The most striking characteristic of this first phase of Greek philosophy is its preoccupation with such questions as the origin of the physical world; the nature and substance from which it evolved; the form of its main components (the earth and the heavenly bodies); the explanation of such phenomena as rain fall, storms, lightning, and thunder; the phases of the moon; the eclipses of the sun and moon; the formation of the sea ; and the origin of animal and human life. Beginning with the 6th century B.C. and continuing through the 5th, a series of diverse cosmological schemes were offered in rapid succession, many of them works of astonishing imaginative audacity and constructive power. The most important of them are conveniently identified by their respective theories of the primordial stuff of stuffs: water for Thales; the "Infinite" for Anaximander; air for Anaximenes; fire and earth for Parmenides; fire, air, water, and earth for Empedocles; an infinite number of qualitatively different stuffs or "seeds" for Anaxagoras; and an infinite number of atoms, qualitatively homogeneous, distinguished only by size, shape, and motion for Anaxagoras' contemporary, Leucippus, and also for Democritus. For all the recklessness of their speculations and the unscientific dogmatism of their temper, these thinkers propounded a concept of nature that is indispensable for all scientific thought; they thought of nature as a system of events exhibiting an absolutely dependable, unexceptionable causal order. They expunged, for the first time in western thought, the notions of miracle and magic from their picture of the world; they abolished the supernatural.

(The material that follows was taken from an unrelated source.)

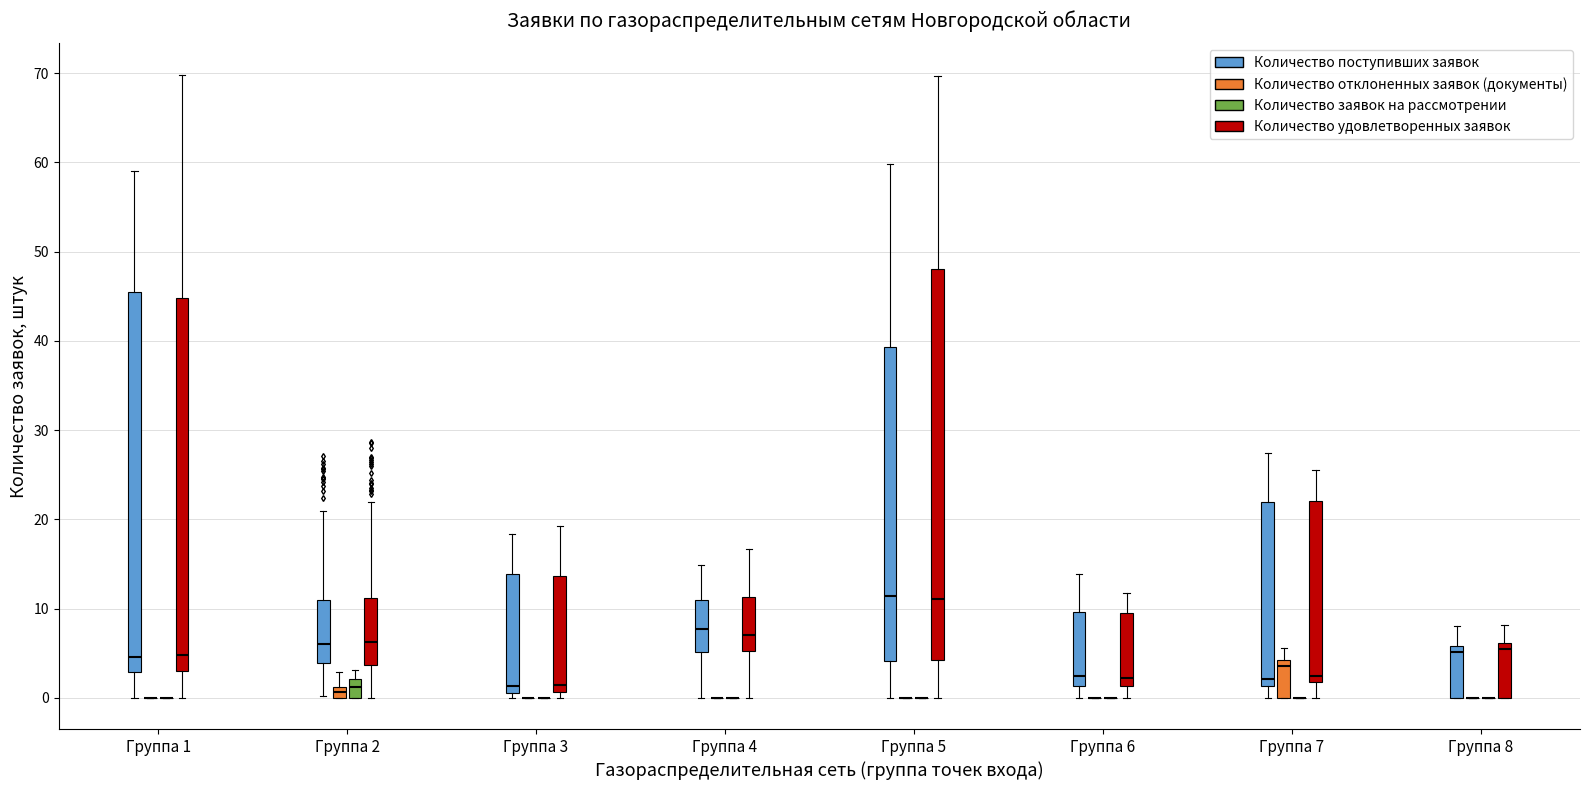

Comparing the boxes themselves (not the whiskers), which one is the tallest?

Группа 5 (Количество удовлетворенных заявок)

This imaginative revolution was bound to have a shattering effect on religious belief. Its implications were fatal for the anthropomorphic gods of the popular faith, as Xenophanes made clear in satirical jabs like, "if oxen and horses and lions had hands, the horses would paint their gods in horse-like form, the oxen in ox-like form, they would give the gods bodies like their very own."
But the mood of Xenophanes, and of the pre-Socratics generally, was not that of the village atheist. Reverent before the majesty of the natural order, they were prone to impute its source to a cosmic intelligence (Anaximander, Xenophanes, Heraclitus, Anaxagoras). Yet none of them thought of this reason that "governs" the world as an immaterial spirit. That whatever exists is corporeal remained a widespread assumption in pre-Socratic thought.
Pythagoras played a religious and political role unlike that of any other pre-Socratic. He founded a school that acquired great political influence in the Greek states of southern Italy. Its discipline was like that of a religious order, and its main dogma was the reincarnation of the soul.
It made important advances in mathematics, harmonics, and astronomy. It adhered to the strange doctrine that "all things are numbers." Heraclitus expounded his philosophy in paradoxical aphorisms, masterpieces of terse, reverberant, evocative prose. Their main message is that the world is in constant flux but retains eternal permanence of form in virtue of the fact that contrary changes constantly balance. Here cosmology becomes subordinate to distinctively philosophical theses, like the ubiquity of change, the "identity" of opposites, the contrast between the one common world of law and reason, on one hand, and the many isolated worlds of private dream and whim, on the other.
Parmenides, modeling philosophical method on mathematical deduction, professed to demonstrate the logical impossibility of change and to establish that "Being" (all that exists) is ungenerated, indestructible, motionless, continuous, homogeneous, one. These conclusions, so defiant of sense experience and common sense, were defended by his pupil Zeno with arguments that have fascinated philosophers and logicians ever since and are still actively debated today. Though Parmenides found few disciples, he exercised enormous influence on his immediate successors, on the atomists most of all: the Democritean atoms are, like Parmenidean "Being," absolutely Immutable and homogeneous, but their evershifting combinations and permutations account for the ever-changing diversity of the visible world.